> What the task requires
Using the listing below, print exactly everything from the line with "left elbow: (342, 925)" down to the line with "left back paw: (661, 1105)", both included, and nothing more.

> Information
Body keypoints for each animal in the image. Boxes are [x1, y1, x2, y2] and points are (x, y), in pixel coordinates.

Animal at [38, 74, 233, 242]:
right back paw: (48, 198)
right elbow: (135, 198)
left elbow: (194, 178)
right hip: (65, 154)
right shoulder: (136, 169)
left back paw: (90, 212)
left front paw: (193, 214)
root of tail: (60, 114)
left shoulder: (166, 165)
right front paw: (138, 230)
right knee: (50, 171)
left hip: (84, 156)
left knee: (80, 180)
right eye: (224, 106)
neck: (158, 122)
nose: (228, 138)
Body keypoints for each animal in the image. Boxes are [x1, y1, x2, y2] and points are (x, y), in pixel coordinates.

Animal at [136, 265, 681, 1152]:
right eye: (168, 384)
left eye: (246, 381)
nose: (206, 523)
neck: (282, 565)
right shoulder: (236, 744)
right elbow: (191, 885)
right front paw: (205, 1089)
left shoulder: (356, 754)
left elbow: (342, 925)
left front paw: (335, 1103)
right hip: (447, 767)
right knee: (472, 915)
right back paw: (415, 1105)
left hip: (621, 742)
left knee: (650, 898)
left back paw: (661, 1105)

---

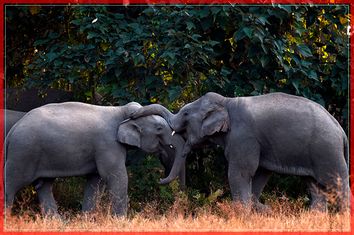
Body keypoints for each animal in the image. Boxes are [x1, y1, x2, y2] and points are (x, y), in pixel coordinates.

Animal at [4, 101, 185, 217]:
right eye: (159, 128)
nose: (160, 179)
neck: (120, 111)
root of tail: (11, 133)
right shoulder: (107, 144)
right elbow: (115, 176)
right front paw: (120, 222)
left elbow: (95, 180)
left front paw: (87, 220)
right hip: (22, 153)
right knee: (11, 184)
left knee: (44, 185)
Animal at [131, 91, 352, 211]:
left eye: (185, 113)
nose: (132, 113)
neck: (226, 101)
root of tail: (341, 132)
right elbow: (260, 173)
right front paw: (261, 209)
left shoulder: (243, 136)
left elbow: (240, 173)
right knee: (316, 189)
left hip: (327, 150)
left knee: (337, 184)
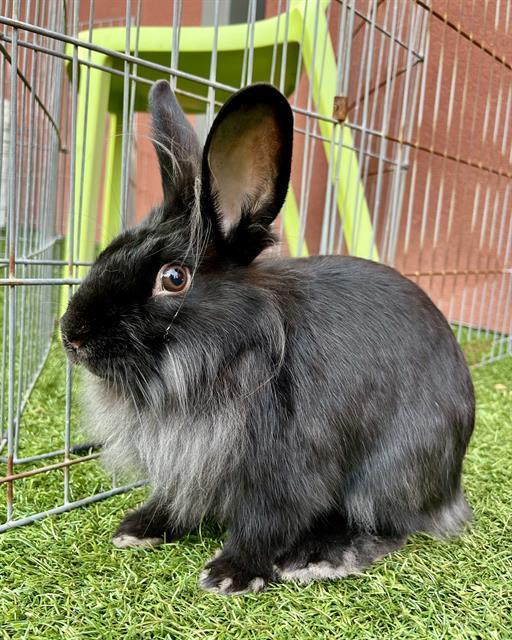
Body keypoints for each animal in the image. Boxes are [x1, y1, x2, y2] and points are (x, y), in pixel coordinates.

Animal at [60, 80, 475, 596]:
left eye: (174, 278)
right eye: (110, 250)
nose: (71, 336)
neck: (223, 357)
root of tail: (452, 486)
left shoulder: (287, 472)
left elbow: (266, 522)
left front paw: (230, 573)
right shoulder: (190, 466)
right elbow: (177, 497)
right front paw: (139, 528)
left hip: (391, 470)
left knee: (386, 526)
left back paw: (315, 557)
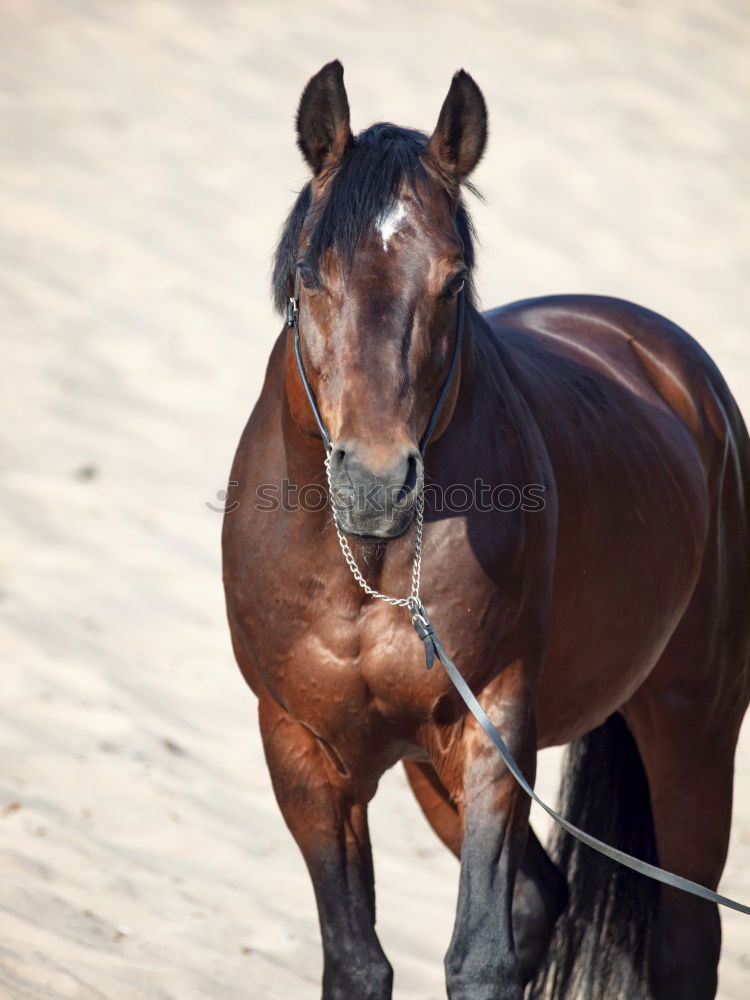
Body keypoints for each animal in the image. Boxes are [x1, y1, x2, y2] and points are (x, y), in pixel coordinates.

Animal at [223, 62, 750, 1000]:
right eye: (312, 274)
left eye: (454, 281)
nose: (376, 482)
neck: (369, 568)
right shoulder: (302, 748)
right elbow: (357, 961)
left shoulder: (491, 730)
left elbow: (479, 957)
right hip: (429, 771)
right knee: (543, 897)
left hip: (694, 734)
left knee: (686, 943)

> Solution below
left elbow: (342, 925)
left front paw: (335, 1103)
right hip: (447, 767)
right knee: (472, 915)
right back paw: (415, 1105)
left hip: (621, 742)
left knee: (650, 898)
left back paw: (661, 1105)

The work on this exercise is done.